RSOD: Reliability-Guided Sonar Image Object Detection with Extremely Limited Labels
Chengzhou Li, Ping Guo, Guanchen Meng, Qi Jia, Jinyuan Liu, Zhu Liu, Xiaokang Liu, Yu Liu, Zhongxuan Luo, Xin Fan
TL;DR
RSOD tackles sonar object detection under extreme label scarcity by a reliability-guided teacher–student framework that evaluates pseudo-labels across multiple views, balances learning with object-mixed pseudo-labels, and applies reliability-weighted constraints. It introduces a multi-view pseudo-label reliability score, an object-mixed pseudo-label strategy, and a corner-point regression loss to suppress noisy labels and improve localization, achieving strong results on UATD and the newly collected FSOD dataset with only a small fraction of labeled data. The approach yields notable improvements in small-object detection and surpasses several SSOD baselines, highlighting the practical impact for underwater detection where annotation is costly. A new FSOD dataset is provided to foster further research in sonar imagery.
Abstract
Object detection in sonar images is a key technology in underwater detection systems. Compared to natural images, sonar images contain fewer texture details and are more susceptible to noise, making it difficult for non-experts to distinguish subtle differences between classes. This leads to their inability to provide precise annotation data for sonar images. Therefore, designing effective object detection methods for sonar images with extremely limited labels is particularly important.

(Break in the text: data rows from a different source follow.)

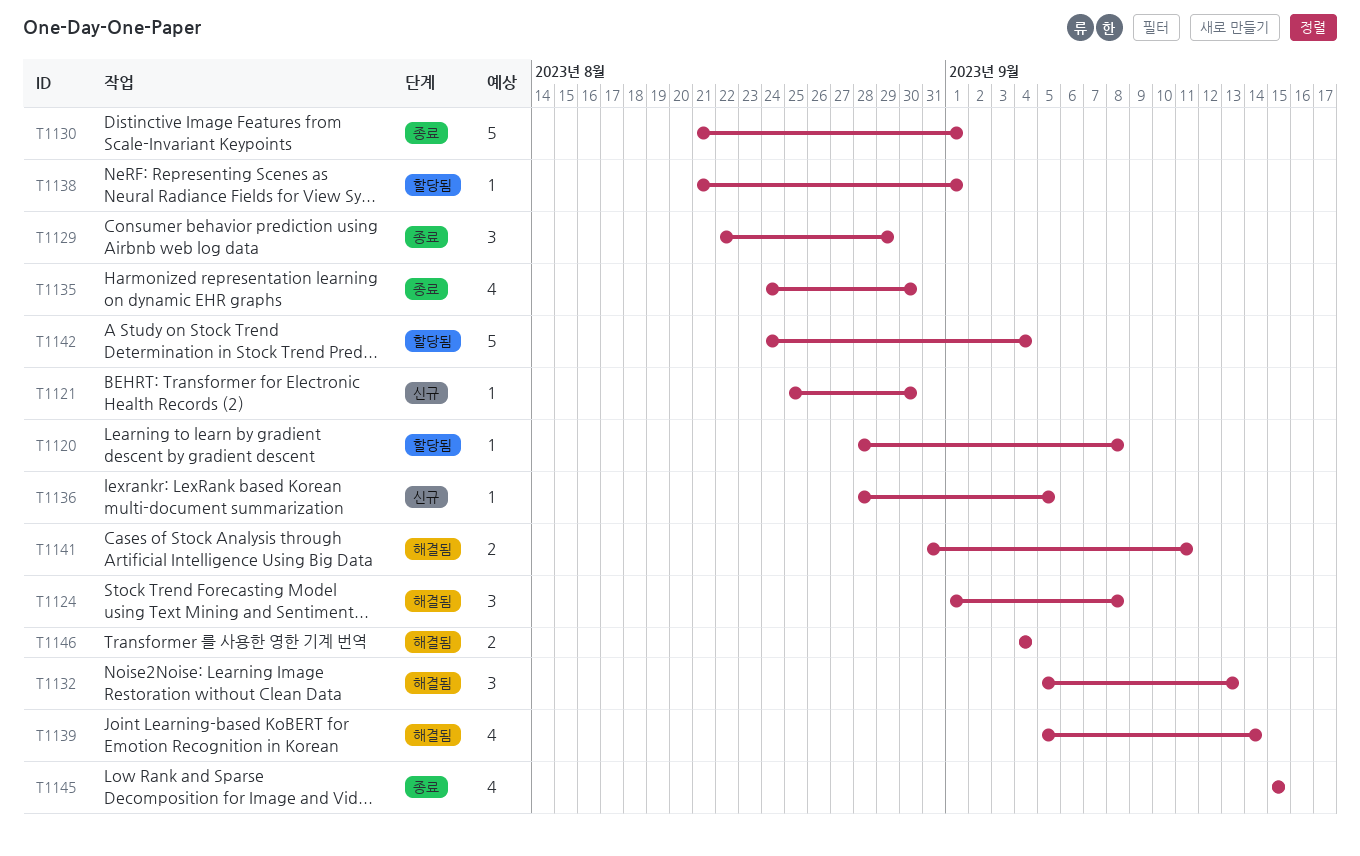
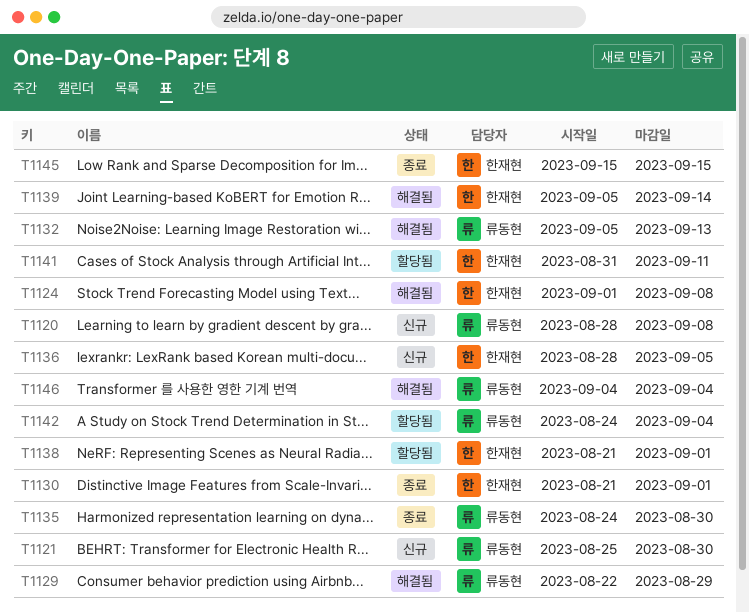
T1120, status: 할당됨 -> 신규
T1129, status: 종료 -> 해결됨
T1141, status: 해결됨 -> 할당됨

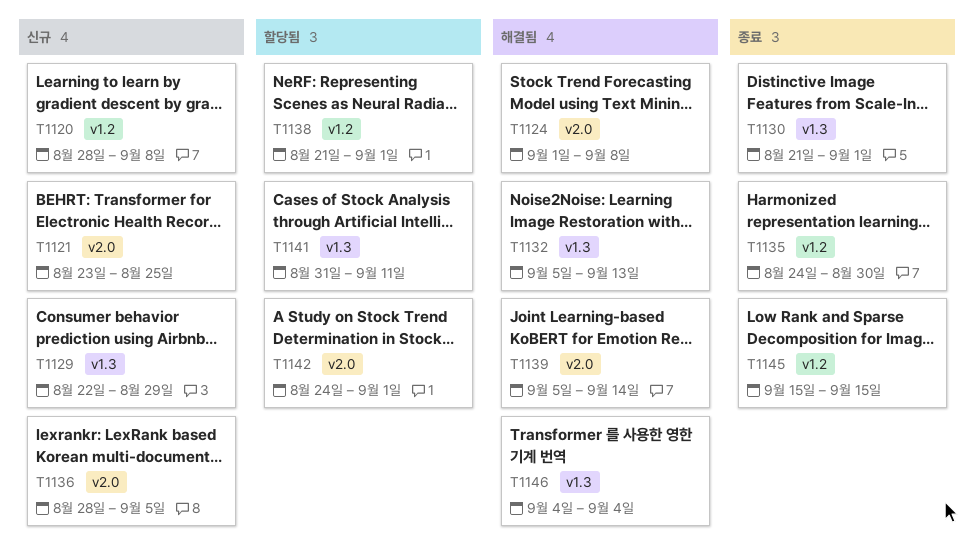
T1121, start: Aug 25 -> Aug 23
T1121, due: Aug 30 -> Aug 25
T1129, status: 해결됨 -> 신규
T1142, due: Sep 4 -> Sep 1

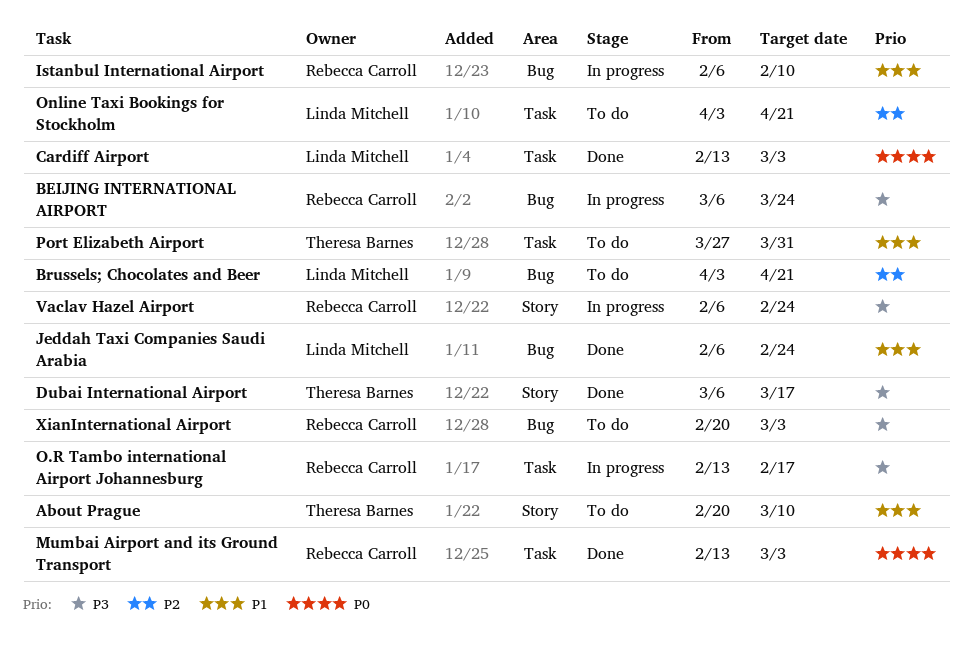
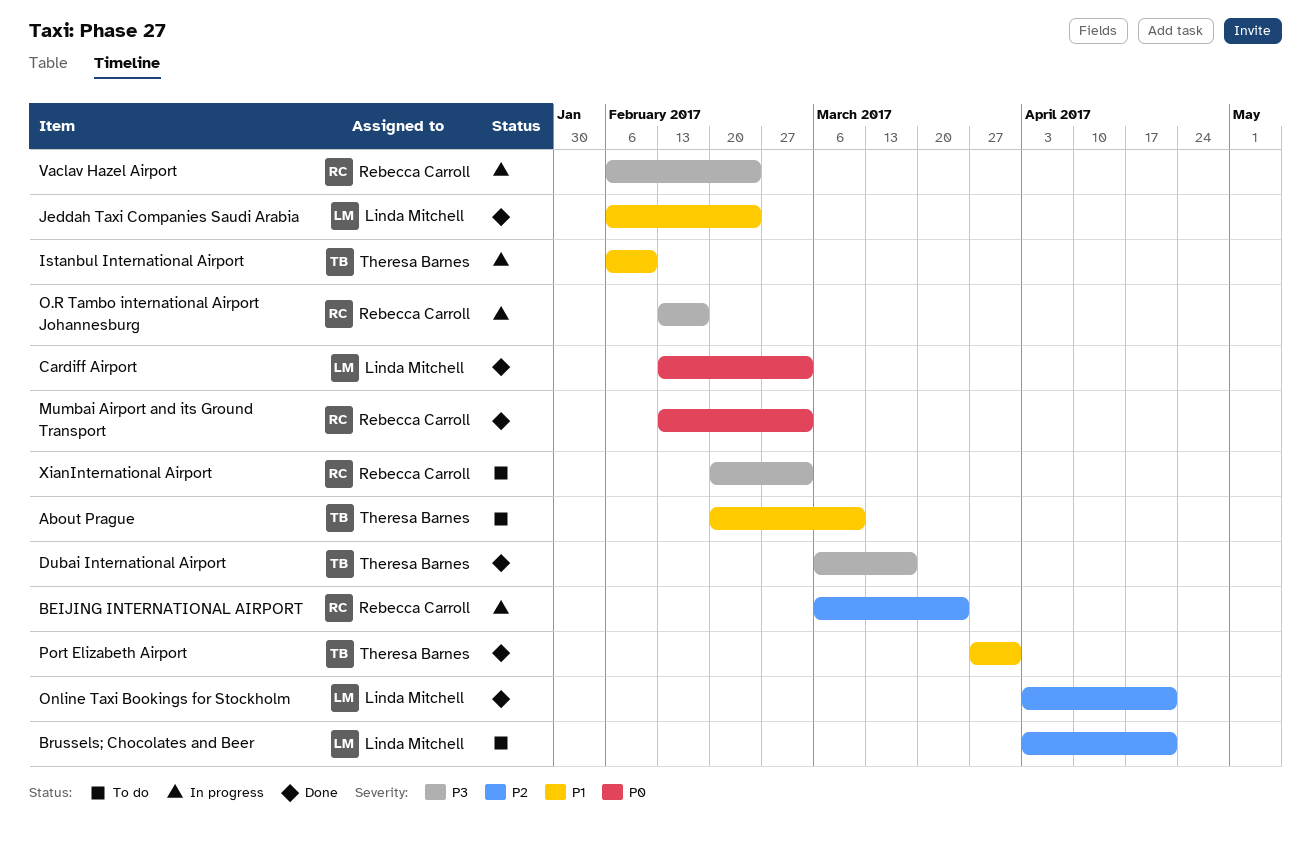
BEIJING INTERNATIONAL AIRPORT, priority: P3 -> P2
Istanbul International Airport, owner: Rebecca Carroll -> Theresa Barnes
Online Taxi Bookings for Stockholm, status: To do -> Done
Port Elizabeth Airport, status: To do -> Done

To address this, we propose a teacher-student framework called RSOD, which aims to fully learn the characteristics of sonar images and develop a pseudo-label strategy suitable for these images to mitigate the impact of limited labels. First, RSOD calculates a reliability score by assessing the consistency of the teacher's predictions across different views. To leverage this score, we introduce an object mixed pseudo-label method to tackle the shortage of labeled data in sonar images. Finally, we optimize the performance of the student by implementing a reliability-guided adaptive constraint. By taking full advantage of unlabeled data, the student can perform well even in situations with extremely limited labels. Notably, on the UATD dataset, our method, using only 5% of labeled data, achieves results that can compete against those of our baseline algorithm trained on 100% labeled data. We also collected a new dataset to provide more valuable data for research in the field of sonar.